I just came to the conclusion that the most depressing part of my day is when I have to put clothes on.
Why are there maracas in the dishwasher?
The bar posted my picture because my name changes with each new fake i get. i'm getting a wig.
Yessssssssss. I got taped to a couch last night apparently. I also thought i was close to scoring after talking to some chick about hard boiled eggs
This has been the biggest binge-drinking season of the decade.
You owe me new eyes. The ones I have are burned with your balls into the back of my eyes. And every time I close them, your balls are right there...

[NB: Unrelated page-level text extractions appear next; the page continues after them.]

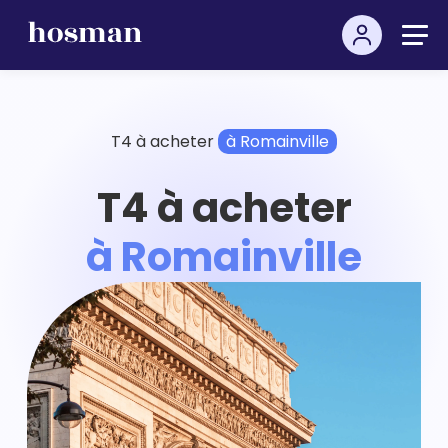
T4 à acheter
à Romainville
T4 à acheter
à Romainville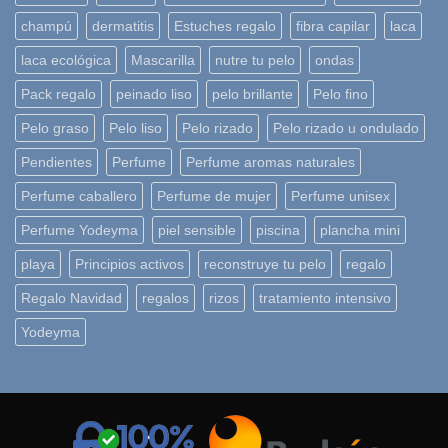
champú
dermatitis
Estuches regalo
fibra capilar
laca
laca ecológica
Mascarilla
nutre tu pelo
ondas
Pack regalo
peinado liso
pelo brillante
Pelo fino
Pelo graso
Pelo liso
Pelo rizado
Pelo rizado u ondulado
Pendientes
Perfume
Perfume aromas naturales
Perfume caballero
Perfume de mujer
Perfume unisex
Perfume Yodeyma
piel sensible
piscina
plancha mini
playa
Principios activos
reconstruye tu pelo
regalo
Regalo Navidad
regalos
rizos
tratamiento intensivo
Yodeyma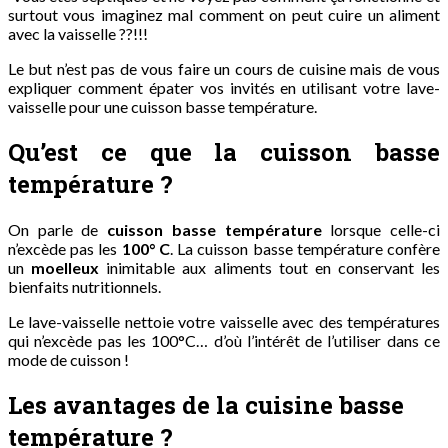
surtout vous imaginez mal comment on peut cuire un aliment
avec la vaisselle ??!!!
Le but n’est pas de vous faire un cours de cuisine mais de vous
expliquer comment épater vos invités en utilisant votre lave-
vaisselle pour une cuisson basse température.
Qu’est ce que la cuisson basse
température ?
On parle de
cuisson basse température
lorsque celle-ci
n’excède pas les
100° C
. La cuisson basse température confère
un
moelleux
inimitable aux aliments tout en conservant les
bienfaits nutritionnels.
Le lave-vaisselle nettoie votre vaisselle avec des températures
qui n’excède pas les 100°C… d’où l’intérêt de l’utiliser dans ce
mode de cuisson !
Les avantages de la cuisine basse
température ?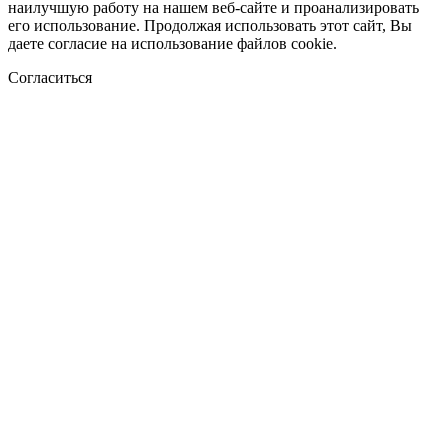
наилучшую работу на нашем веб-сайте и проанализировать
его использование. Продолжая использовать этот сайт, Вы
даете согласие на использование файлов cookie.
Согласиться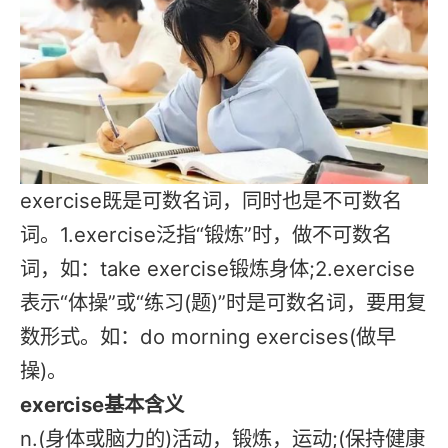
exercise既是可数名词，同时也是不可数名
词。1.exercise泛指“锻炼”时，做不可数名
词，如：take exercise锻炼身体;2.exercise
表示“体操”或“练习(题)”时是可数名词，要用复
数形式。如：do morning exercises(做早
操)。
exercise基本含义
n.(身体或脑力的)活动，锻炼，运动;(保持健康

It was darkish out, I was shit faced, and they should have marked the electric fence a little more clearly. The entire wedding reception saw me run full force into it
you were like "guys ... i think i got fingered while dancing tonight"
our poor poor cab driver
DOMA is dead. I'm definitely going to be the last of our friends to get married now.
I came in shy and timid. By the end of the night I hulked out broke two lamps, their coffee table, some plates, and still had sex.

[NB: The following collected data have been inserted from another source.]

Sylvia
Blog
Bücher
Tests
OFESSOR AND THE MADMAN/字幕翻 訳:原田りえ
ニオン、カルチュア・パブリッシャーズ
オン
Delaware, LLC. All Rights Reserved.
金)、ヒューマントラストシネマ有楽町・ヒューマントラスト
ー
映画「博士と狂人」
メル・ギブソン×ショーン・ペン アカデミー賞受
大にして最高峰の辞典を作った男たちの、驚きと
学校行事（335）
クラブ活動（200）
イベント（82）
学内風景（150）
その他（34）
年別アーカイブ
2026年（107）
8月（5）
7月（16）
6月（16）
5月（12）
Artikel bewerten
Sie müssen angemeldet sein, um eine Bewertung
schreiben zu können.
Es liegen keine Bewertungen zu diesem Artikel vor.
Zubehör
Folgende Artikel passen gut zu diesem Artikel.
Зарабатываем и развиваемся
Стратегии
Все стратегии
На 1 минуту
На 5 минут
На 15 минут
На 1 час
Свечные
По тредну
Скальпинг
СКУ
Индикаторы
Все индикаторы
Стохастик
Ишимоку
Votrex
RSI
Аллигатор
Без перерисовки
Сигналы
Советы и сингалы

That's the 2nd med student that has had his tongue in my butthole, what gives.
Well I'm back. Could you fill me in on what I missed?
You don't want to know. Trust me.
I'm not drinking for the rest of the week. I need discipline, celery, dick, and a bible.
That song just makes me wanna take off my top and shake my titties all around the club.
If he moved really quickly from "hi I've had a crush on you for years" to "send nudes" you probably were used.